Comment: This paper provides an analytical characterization of training dynamics in neural networks, focusing on low-dimensional manifolds and their geometry. It aligns closely with foundational research in representation learning and training dynamics.

Relevance: 9 Novelty: 8

8. An Extra RMSNorm is All You Need for Fine Tuning to 1.58 Bits

ArXiv ID: 2505.08823

Authors: Cody Steinmetz, Gavin Childress, Aaron Herbst, Gavin Jones, Jasdeep Singh, Eli Vang, Keagan Weinstock

Abstract: Large language models (LLMs) have transformed natural-language processing, yet their scale makes real-world deployment costly. Post-training quantization reduces memory and computation but often degrades accuracy, while quantization-aware training can recover performance at the cost of extra training. Pushing quantization to the ternary (2-bit) regime yields even larger savings but is notoriously unstable. Building on recent work showing that a bias-free, RMS-normalized Transformer with straight-through estimation can reach 1.58-bit precision, we demonstrate that simply inserting RMS normalization before every linear projection and applying a gradual, layer-wise quantization schedule stably fine-tunes full-precision checkpoints into ternary LLMs. Our approach matches or surpasses more elaborate knowledge-distillation pipelines on standard language-modeling benchmarks without adding model complexity.
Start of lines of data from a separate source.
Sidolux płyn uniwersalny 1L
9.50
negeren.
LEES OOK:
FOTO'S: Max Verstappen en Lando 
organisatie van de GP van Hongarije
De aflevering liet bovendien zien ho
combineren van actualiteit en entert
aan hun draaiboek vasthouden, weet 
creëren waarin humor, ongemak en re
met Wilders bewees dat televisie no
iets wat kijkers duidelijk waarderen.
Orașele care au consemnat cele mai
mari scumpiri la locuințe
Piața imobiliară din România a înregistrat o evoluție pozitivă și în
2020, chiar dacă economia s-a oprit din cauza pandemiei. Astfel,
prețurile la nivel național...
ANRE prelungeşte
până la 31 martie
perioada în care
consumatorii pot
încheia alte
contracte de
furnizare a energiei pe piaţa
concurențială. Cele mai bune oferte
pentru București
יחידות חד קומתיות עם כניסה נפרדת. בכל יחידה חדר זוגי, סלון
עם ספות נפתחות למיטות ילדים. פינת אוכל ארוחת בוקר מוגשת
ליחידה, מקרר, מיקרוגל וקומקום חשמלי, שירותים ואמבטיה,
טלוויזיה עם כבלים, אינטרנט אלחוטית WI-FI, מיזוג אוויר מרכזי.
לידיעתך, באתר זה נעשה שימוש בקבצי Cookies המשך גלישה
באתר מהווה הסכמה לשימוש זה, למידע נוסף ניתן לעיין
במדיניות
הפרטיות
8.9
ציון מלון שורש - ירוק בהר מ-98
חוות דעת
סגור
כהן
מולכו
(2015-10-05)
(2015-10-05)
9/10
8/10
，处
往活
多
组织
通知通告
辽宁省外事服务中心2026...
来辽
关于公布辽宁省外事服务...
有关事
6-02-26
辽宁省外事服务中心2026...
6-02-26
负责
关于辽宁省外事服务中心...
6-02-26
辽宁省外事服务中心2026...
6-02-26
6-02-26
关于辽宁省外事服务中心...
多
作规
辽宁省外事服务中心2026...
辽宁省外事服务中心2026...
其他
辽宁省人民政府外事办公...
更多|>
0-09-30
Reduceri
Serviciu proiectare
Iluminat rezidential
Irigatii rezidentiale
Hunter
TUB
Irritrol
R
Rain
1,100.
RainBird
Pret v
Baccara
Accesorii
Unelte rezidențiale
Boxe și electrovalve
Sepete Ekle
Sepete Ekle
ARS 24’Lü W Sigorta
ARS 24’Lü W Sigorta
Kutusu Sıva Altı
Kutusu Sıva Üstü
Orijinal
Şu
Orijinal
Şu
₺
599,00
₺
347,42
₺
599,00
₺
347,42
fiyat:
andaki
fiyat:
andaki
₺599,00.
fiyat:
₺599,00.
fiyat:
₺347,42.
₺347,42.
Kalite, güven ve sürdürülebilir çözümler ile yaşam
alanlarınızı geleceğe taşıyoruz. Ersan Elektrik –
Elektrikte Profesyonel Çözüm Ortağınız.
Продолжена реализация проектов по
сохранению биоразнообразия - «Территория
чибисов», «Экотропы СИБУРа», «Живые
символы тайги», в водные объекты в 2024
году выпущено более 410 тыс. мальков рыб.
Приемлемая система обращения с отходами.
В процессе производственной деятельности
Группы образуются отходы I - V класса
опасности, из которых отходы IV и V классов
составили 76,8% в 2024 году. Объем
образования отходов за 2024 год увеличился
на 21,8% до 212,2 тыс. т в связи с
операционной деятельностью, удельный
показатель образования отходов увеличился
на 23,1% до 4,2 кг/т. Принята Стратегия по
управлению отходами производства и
These results indicate that careful normalization alone can close much of the accuracy gap between ternary and full-precision LLMs, making ultra-low-bit inference practical.

Comment: The paper focuses on quantization for LLMs, specifically achieving ternary (2-bit) precision using RMS normalization and a gradual quantization schedule. This aligns with the 'Model Compression' criterion, particularly in sparsity and low-bit efficiency breakthroughs.

Relevance: 9 Novelty: 8

9. Establishing Linear Surrogate Regret Bounds for Convex Smooth Losses via Convolutional Fenche-Young Losses

ArXiv ID: 2505.09432

Authors: Yuzhou Cao, Han Bao, Lei Feng, Bo An

Abstract: Surrogate regret bounds bridge the gap between the convergence rates of surrogate and target losses, with linear bounds favorable for their lossless regret transfer. While convex smooth surrogate losses are appealing in particular due to the efficient estimation and optimization, the existence of a trade-off between the smoothness and linear regret bound has been believed in the community. That being said, the better optimization and estimation properties of convex smooth surrogate losses may inevitably deteriorate after undergoing the regret transfer onto a target loss. We overcome this dilemma for arbitrary discrete target losses by constructing a convex smooth surrogate loss, which entails a linear surrogate regret bound composed with a tailored prediction link. The construction is based on Fenchel-Young losses generated by the convolutional negentropy, which are equivalent to the infimal convolution of a generalized negentropy and the target Bayes risk. Consequently, the infimal convolution enables us to derive a smooth loss while maintaining the surrogate regret bound linear. We additionally benefit from the infimal convolution to have a consistent estimator of the underlying class probability. Our results are overall a novel demonstration of how convex analysis penetrates into optimization and statistical efficiency in risk minimization.

Comment: This paper introduces a novel convex smooth surrogate loss with linear regret bounds, which aligns with foundational research in optimization and theoretical efficiency improvements.